David was strongly motivated to work for the development of people with disabilities in his home rural area of Masaka and did not see working as an accounts clerk in Kampala as a way to achieve this aim. So he trained as a veterinary technician through a distance learning course at Makerere University, sponsored by a local non-governmental organization.

On qualifying, David became a self-employed veterinary technician in Masaka and began to mobilize people with disabilities. He cycled around the rural areas of his home district to identify families with people with disabilities. He focused on families, not simply on individuals, because involving the whole family enabled its members to see the individual with disabilities as an asset, not as a liability.

David began to breed good quality cows, goats, pigs, turkeys and chickens and to train people with disabilities and their families in better animal husbandry. He gave animals to these families on condition that they give him the first offspring, which could then be given to another family. David realized early on that to train people in better animal husbandry required a model farm and a training centre with accommodation, where people could come for training courses lasting several days. His model farm now has Friesian cows, cross-bred goats and pigs and good quality turkeys and chickens kept in well-constructed pens.

David formed the Kawule Disabled Persons and their Families Association. Ten years later, the association has over 500 members.
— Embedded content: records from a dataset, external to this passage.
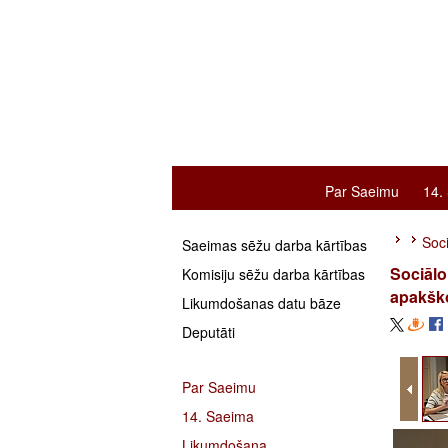
Par Saeimu
14.
Soc
Saeimas sēžu darba kārtības
Sociālo
Komisiju sēžu darba kārtības
apakšk
Likumdošanas datu bāze
Deputāti
Par Saeimu
14. Saeima
Likumdošana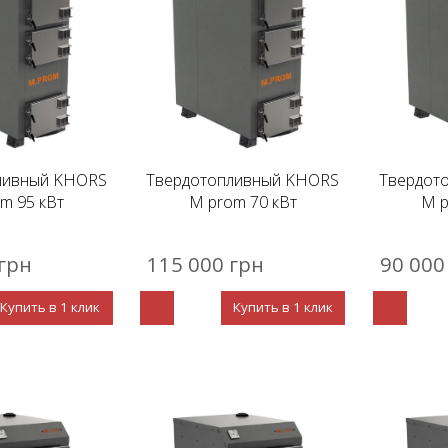
ливный KHORS
Твердотопливный KHORS
Твердот
m 95 кВт
M prom 70 кВт
M p
грн
115 000 грн
90 000
Купить в 1 клик
Купить в 1 клик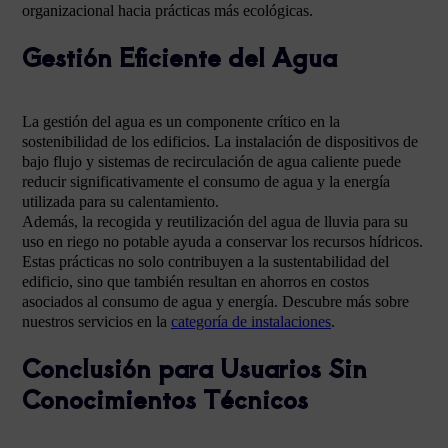
organizacional hacia prácticas más ecológicas.
Gestión Eficiente del Agua
La gestión del agua es un componente crítico en la
sostenibilidad de los edificios. La instalación de dispositivos de
bajo flujo y sistemas de recirculación de agua caliente puede
reducir significativamente el consumo de agua y la energía
utilizada para su calentamiento.
Además, la recogida y reutilización del agua de lluvia para su
uso en riego no potable ayuda a conservar los recursos hídricos.
Estas prácticas no solo contribuyen a la sustentabilidad del
edificio, sino que también resultan en ahorros en costos
asociados al consumo de agua y energía. Descubre más sobre
nuestros servicios en la
categoría de instalaciones
.
Conclusión para Usuarios Sin
Conocimientos Técnicos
Each member pays a small membership fee, which is the main source of income for the association.

David said: “I wanted to say ‘no’ to my own experience of limited opportunities, stereotyping and discrimination. I wanted to prove that real development with disabled people in rural areas in Uganda is possible.Traditionally, people with disabilities, if they are taught anything at all, are taught handicrafts, which have a very limited market in rural areas. It seemed to me that the only thing that made sense was farming and in particular livestock.”